Provided entries
****************************************

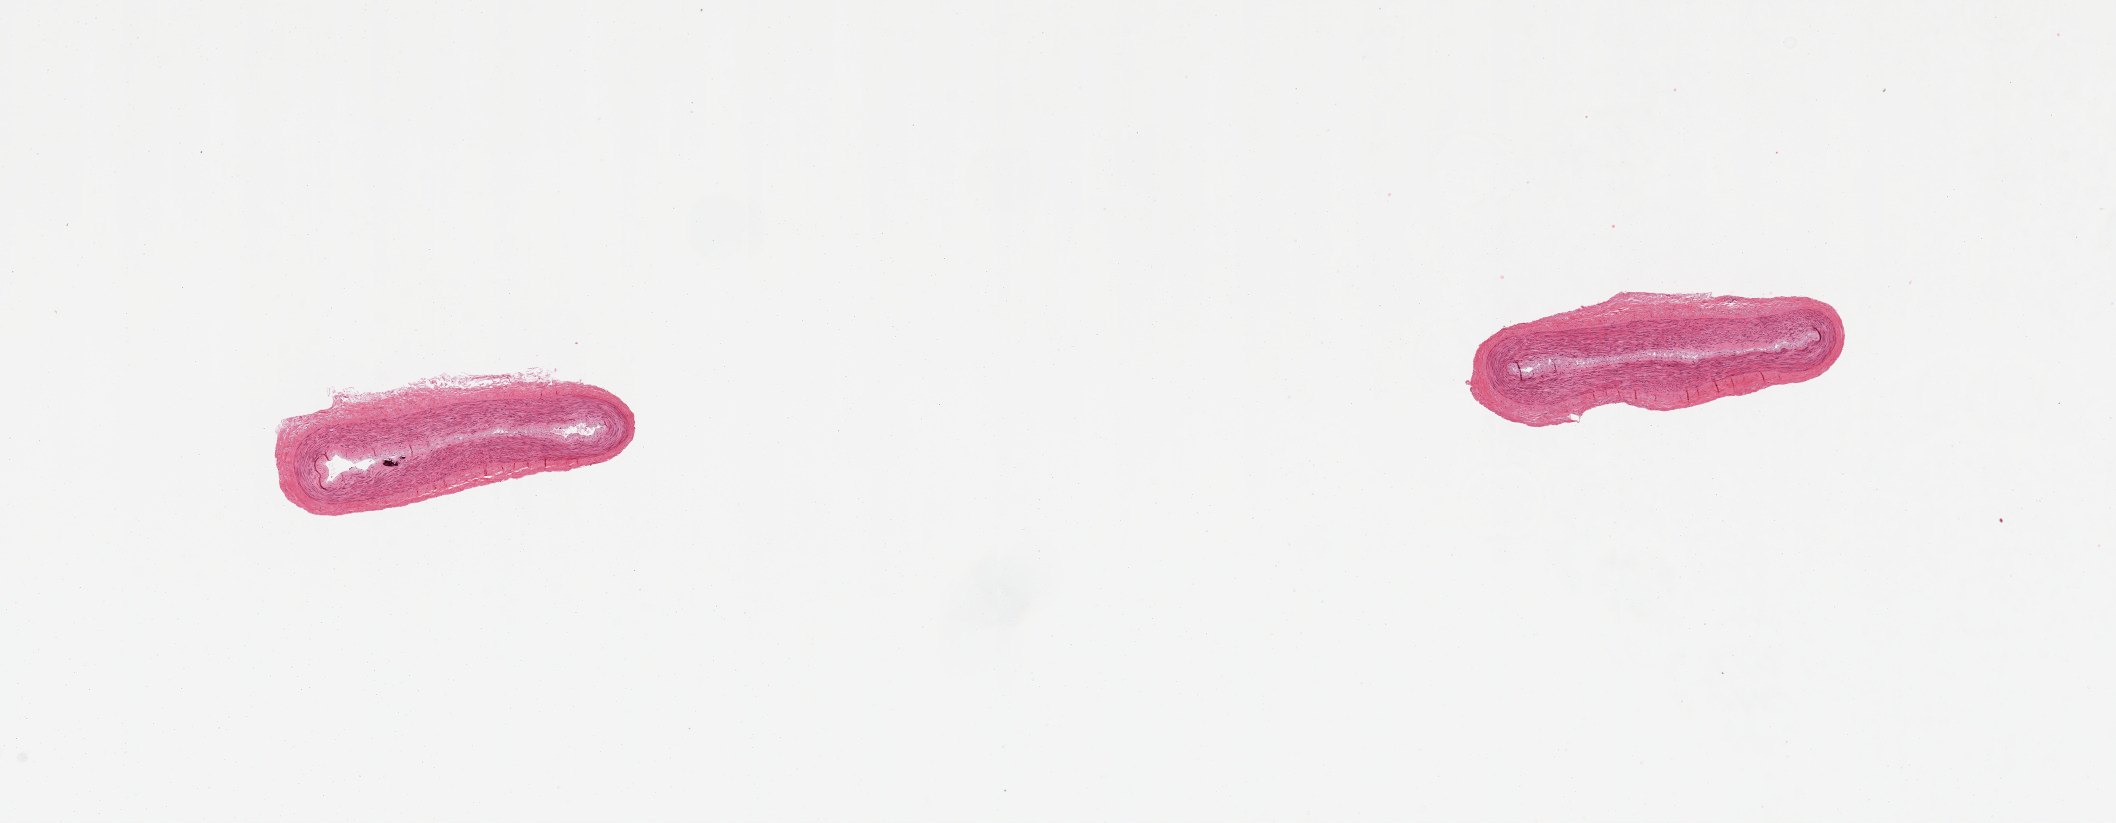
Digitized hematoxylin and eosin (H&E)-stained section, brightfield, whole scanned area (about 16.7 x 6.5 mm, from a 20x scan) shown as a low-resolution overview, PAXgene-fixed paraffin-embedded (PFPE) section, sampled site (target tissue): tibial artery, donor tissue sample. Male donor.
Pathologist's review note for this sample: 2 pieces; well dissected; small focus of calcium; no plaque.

****************************************

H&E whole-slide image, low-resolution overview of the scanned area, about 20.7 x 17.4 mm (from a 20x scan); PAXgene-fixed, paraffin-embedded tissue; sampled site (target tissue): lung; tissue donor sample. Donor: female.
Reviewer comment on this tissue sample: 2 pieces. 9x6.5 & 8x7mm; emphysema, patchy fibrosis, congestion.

****************************************

Your objective
Output the material above exactly, but only from the line that carries "Digitized hematoxylin and" through the line that carries "Pathologist's review note".

Exercise output
Digitized hematoxylin and eosin (H&E)-stained section, brightfield, whole scanned area (about 16.7 x 6.5 mm, from a 20x scan) shown as a low-resolution overview, PAXgene-fixed paraffin-embedded (PFPE) section, sampled site (target tissue): tibial artery, donor tissue sample. Male donor.
Pathologist's review note for this sample: 2 pieces; well dissected; small focus of calcium; no plaque.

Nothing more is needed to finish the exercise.